** Work instruction **
For every line in the material, output its text exactly and exclude any image it holds.

** Raw data **

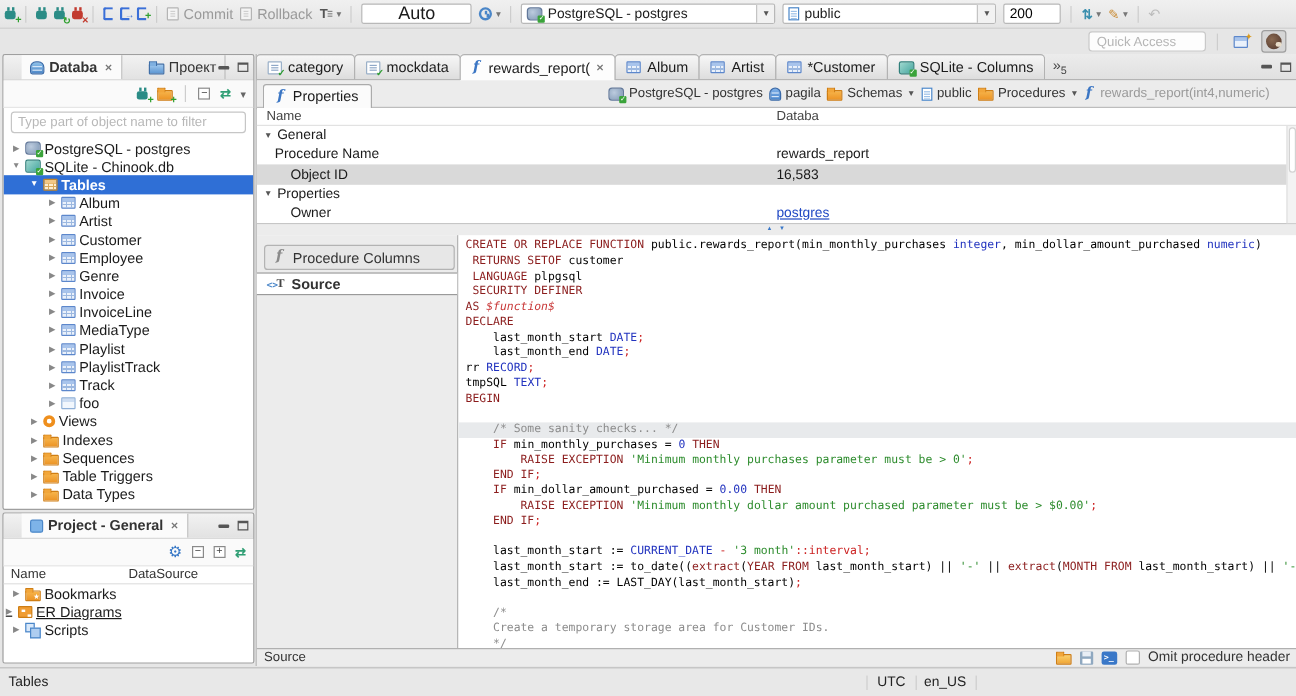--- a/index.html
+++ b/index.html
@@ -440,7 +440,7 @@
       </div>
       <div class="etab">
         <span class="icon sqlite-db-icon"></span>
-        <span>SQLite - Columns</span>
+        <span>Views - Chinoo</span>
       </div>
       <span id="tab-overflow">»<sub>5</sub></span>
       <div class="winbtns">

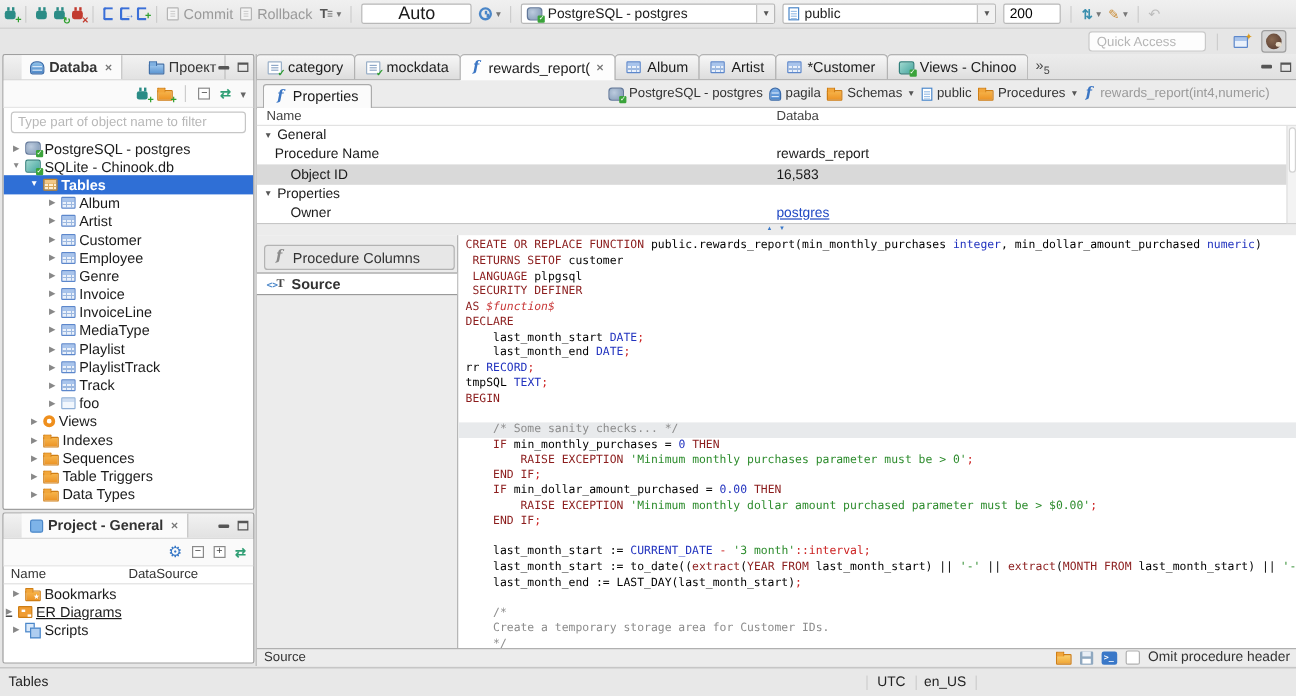--- a/index.html
+++ b/index.html
@@ -398,7 +398,7 @@
         <span class="icon bookmarks-icon"></span>
         <span>Bookmarks</span>
       </div>
-      <div class="trow" style="padding-left: 0; text-decoration: underline;">
+      <div class="trow" style="padding-left: 24px;">
         <span class="exp">▶</span>
         <span class="icon er-icon"></span>
         <span>ER Diagrams</span>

** Answer to this task **
--- a/index.html
+++ b/index.html
@@ -440,7 +440,7 @@
       </div>
       <div class="etab">
         <span class="icon sqlite-db-icon"></span>
-        <span>SQLite - Columns</span>
+        <span>Views - Chinoo</span>
       </div>
       <span id="tab-overflow">»<sub>5</sub></span>
       <div class="winbtns">

--- a/index.html
+++ b/index.html
@@ -398,7 +398,7 @@
         <span class="icon bookmarks-icon"></span>
         <span>Bookmarks</span>
       </div>
-      <div class="trow" style="padding-left: 0; text-decoration: underline;">
+      <div class="trow" style="padding-left: 24px;">
         <span class="exp">▶</span>
         <span class="icon er-icon"></span>
         <span>ER Diagrams</span>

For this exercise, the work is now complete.